With the kids safely devoured and carried away by the juvenile throng to some distant corner of the basement, I've been handed a highly prized reprieve, albeit a very temporary one. I retrace my steps, climbing up the creaky stairs to join the services in the vaulted sanctuary with its Ionian pillars, precariously dangling chandeliers and stained glass windows.
But instead of taking a seat in a pew near the center, picking up a prayer book and joining the service, I glide into the very last row, flush up against the back wall. This is where my weekly Sabbath posse sits - a handful of other backbenchers that dumped their kids in the basement just as I did.
The ark doors slide open to reveal four Torah scrolls, each clothed in embroidered velvet and topped by gleaming silver crowns with tiny bells. We rise from our seats along with the other congregants, and sit when the ark is closed and stand once again when it's reopened, only to lower ourselves to our seats a few moments later.
But praying we're not. Sitting or standing, we gossip shamelessly, whisper about politics and women, or rehash tales of off-color elementary school mischief. This material however generally proves finite, running its course in half an hour or so.
Our conversation gets more interesting when we turn from the finite of gossip and politics to the infinite of theology. After all, what venue could be more inspiring for a discussion of religion than beneath the canopy of dazzling signs of the zodiac adorning the vaulted planetarium-like ceiling, as Abraham, Moses and David gaze down from the stained glass walls?
Only that our theology differs from that shared by the rest of the congregation. My fellow backbenchers and I, regular synagogue attendees, are all apostates. We animatedly discuss what we don't believe.
Every single week the congregants gather to recite the same litany of benedictions and hymns beseeching a God of justice and mercy to protect and defend them from afflictions and enemies. In one back-to-the-future hymn, the congregants ask for a return to an idyllic life of daily sacrifices to God on the Temple altar, just like it was in the good old days.

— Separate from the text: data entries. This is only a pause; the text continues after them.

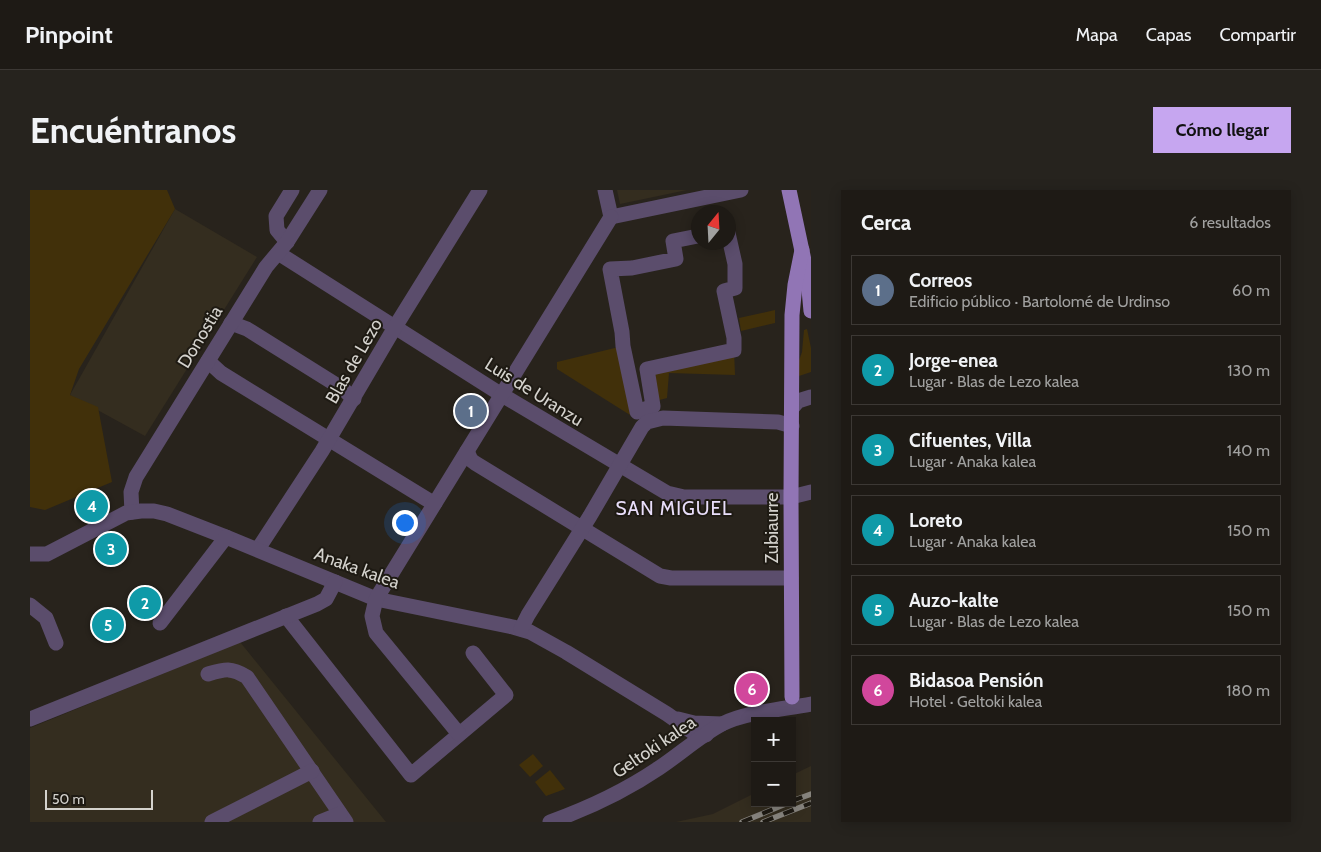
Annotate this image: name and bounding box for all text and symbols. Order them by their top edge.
text: Pinpoint [25,20,113,49]
text: Mapa [1076,24,1118,46]
text: Capas [1146,24,1192,46]
text: Compartir [1220,24,1296,46]
button: Cómo llegar [1153,107,1291,153]
text: Encuéntranos [30,109,236,152]
north arrow [691,205,736,250]
text: Cerca [861,210,911,235]
text: 6 resultados [1189,213,1271,232]
text: Correos [909,269,972,292]
text: 1 [875,281,881,300]
text: 60 m [1232,281,1270,300]
text: Edificio público · Bartolomé de Urdinso [909,292,1170,311]
street label: Donostia [173,302,227,372]
street label: Blas de Lezo [321,314,387,407]
text: Jorge-enea [909,349,998,372]
street label: Luis de Uranzu [481,353,587,431]
text: 2 [874,361,882,380]
text: 130 m [1227,361,1270,380]
text: Lugar · Blas de Lezo kalea [909,372,1079,391]
pin: 1 [455,392,487,430]
text: Cifuentes, Villa [909,429,1031,452]
text: 3 [874,441,882,460]
text: 140 m [1227,441,1270,460]
text: Lugar · Anaka kalea [909,452,1036,471]
pin: 4 [76,487,108,525]
street label: Zubiaurre [761,493,783,563]
district label: SAN MIGUEL [615,497,733,520]
text: Loreto [909,509,962,532]
your location [392,510,418,536]
text: 4 [873,521,883,540]
text: 150 m [1227,521,1270,540]
pin: 3 [95,530,127,568]
text: Lugar · Anaka kalea [909,532,1036,551]
street label: Anaka kalea [311,542,403,594]
pin: 2 [129,584,161,622]
text: Auzo-kalte [909,589,998,612]
text: 5 [874,601,882,620]
text: 150 m [1227,601,1270,620]
pin: 5 [92,606,124,644]
text: Lugar · Blas de Lezo kalea [909,612,1079,631]
text: Bidasoa Pensión [909,669,1044,692]
pin: 6 [736,670,768,708]
text: 6 [874,681,883,700]
text: 180 m [1226,681,1270,700]
text: Hotel · Geltoki kalea [909,692,1042,711]
street label: Geltoki kalea [608,711,700,783]
map controls [751,717,796,807]
button: + [751,717,796,762]
button: − [751,762,796,807]
scale bar [45,787,152,810]
text: 50 m [52,790,85,808]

The soulful blessings and hymns are second nature to me, but I resist joining. How can I address a deity who either won't or can't listen? It really is odd to be an apostate among the devout, who firmly believe that God himself dictated the Torah to Moses at Mount Sinai. Now I am of the sacrilegious opinion that God never composed anything, let alone the Torah, which I view as the brilliant handiwork of a long and distinguished line of very talented Jewish authors. The construction of the Bible and the identity of its authors remains one of history's most fascinating puzzles, and simply averring that 'God did it.' seems to me like a cop-out.
So what keeps me coming back to join the posse of shul unbelievers week after week? Perhaps it's a sense of community, and experiencing the privilege of being a link in a three thousand year long chain. Or maybe it's a more prosaic reason, like the two hours of freedom from the yoke of child rearing, a great way to kill time on a weekend.
Still, one attraction in particular overrides all the others, one that has little to do with God or Bible. At the conclusion of the weekly Sabbath service, the congregation invades the basement, now arranged with long rows of tables loaded with platefuls of delicacies such as pickled herring, kikhl and a local concoction called potatonik. A member of my apostate posse distributes plastic shot glasses spilling over with fine scotch. We raise our tiny glasses with a hearty 'lekhayim', to life, an ancient declaration uttered by Jews for thirty centuries and counting, believer and apostate alike.
I lean back in my flimsy folding chair as the scotch warms through me pleasantly. Just then, five little worm-like fingers lace through my thinning hair. Instinctively I reach for the back of my scalp, which I discover to be anointed with a lumpy orange-brown paste of mashed cheese doodles and Oreo cookie. Thus my Sabbath reprieve has officially concluded.